Wednesday, February 04, 2015

Senators Urge Greater Length, Clarity, and Simplicity in Tick Size Pilot Program

[This story previously appeared in Securities Regulation Daily.]

By Joanne Cursinella, J.D.

Senator Mark Warner (D-Va) and Sen. Pat Toomey (R-Pa) have urged the SEC to prioritize “robust and effective” implementation of the proposed national market system plan to implement a tick size pilot program. In a recent letter to Chair Mary Jo White, while applauding the Commission’s efforts to prioritize the needs of small business in American capital markets, the senators warned that “proper implementation is vital to achieving the stated purpose of the Pilot.”

Length matters. The tick size pilot proposal would change the minimum price increments at which certain small capitalization stocks are traded on U.S. exchanges to both encourage research and investment in the stock and to ensure adequate liquidity in the secondary market.
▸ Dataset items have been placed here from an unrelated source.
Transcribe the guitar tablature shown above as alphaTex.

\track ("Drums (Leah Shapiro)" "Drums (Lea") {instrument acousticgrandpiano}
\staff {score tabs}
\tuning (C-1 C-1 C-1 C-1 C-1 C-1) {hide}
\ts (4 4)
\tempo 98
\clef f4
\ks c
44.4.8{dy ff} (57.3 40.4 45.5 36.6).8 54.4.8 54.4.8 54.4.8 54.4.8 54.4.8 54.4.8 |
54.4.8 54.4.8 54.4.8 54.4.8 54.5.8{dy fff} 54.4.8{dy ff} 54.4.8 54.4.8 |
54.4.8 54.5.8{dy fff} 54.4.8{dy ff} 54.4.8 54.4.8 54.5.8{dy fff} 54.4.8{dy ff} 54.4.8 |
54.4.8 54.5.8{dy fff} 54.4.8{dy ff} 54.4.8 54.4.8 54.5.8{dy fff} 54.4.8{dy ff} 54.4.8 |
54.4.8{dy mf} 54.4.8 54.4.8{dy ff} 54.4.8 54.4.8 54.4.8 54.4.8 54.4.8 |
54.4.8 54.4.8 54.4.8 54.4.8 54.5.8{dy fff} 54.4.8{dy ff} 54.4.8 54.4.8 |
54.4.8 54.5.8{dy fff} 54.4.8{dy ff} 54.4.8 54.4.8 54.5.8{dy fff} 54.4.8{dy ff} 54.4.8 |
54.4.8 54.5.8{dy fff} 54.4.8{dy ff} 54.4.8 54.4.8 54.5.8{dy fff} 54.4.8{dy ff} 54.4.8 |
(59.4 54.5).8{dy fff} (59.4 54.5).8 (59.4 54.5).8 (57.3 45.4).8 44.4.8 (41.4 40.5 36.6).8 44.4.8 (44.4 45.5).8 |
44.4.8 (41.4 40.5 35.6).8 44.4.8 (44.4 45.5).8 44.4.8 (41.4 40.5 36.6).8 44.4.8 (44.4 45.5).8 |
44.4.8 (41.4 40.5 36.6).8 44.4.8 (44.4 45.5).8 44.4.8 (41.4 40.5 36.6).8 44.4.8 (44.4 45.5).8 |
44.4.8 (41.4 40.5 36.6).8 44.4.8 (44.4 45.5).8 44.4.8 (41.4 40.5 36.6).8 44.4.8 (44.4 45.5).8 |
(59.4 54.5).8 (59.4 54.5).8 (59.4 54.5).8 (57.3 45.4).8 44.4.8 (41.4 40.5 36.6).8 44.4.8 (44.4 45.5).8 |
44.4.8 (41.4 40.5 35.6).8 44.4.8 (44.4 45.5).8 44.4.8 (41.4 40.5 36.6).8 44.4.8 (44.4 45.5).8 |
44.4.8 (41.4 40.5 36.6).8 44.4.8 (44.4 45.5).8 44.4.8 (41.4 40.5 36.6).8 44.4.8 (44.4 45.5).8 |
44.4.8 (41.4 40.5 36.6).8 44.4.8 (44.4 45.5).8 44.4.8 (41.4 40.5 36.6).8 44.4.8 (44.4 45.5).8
The senators worry, however, that the one-year duration of the pilot program is too short to attract the interest from market participants necessary to adequately gauge the program’s success. Changing the infrastructure to accommodate wider spreads takes both time and financial investment, which are less likely for to make sense for participants if the pilot does not run long enough, they say.

Simplicity and clarity matter. Also in the interests of greater participation, the senators emphasized that simplicity and clarity must be “powerful guiding principles” in implementation of the pilot. To this end, they encouraged the Commission to create a “broadly supported and measurable definition of liquidity” at the outset. This way, participants and observer s will gain a quantifiable way to measure the pilot’s success. They also questioned whether the market capitalization limits are too large to keep the focus of the program on the small capitalization companies facing the most severe liquidity crisis in the markets, so they asked the Commission to reexamine the levels to best serve the interests of the program.

“Asking the pilot to do too much or otherwise creating barriers to participation due to complication would place an unfortunate and unnecessary burden that could hinder the Commission’s promising efforts so far,” they said.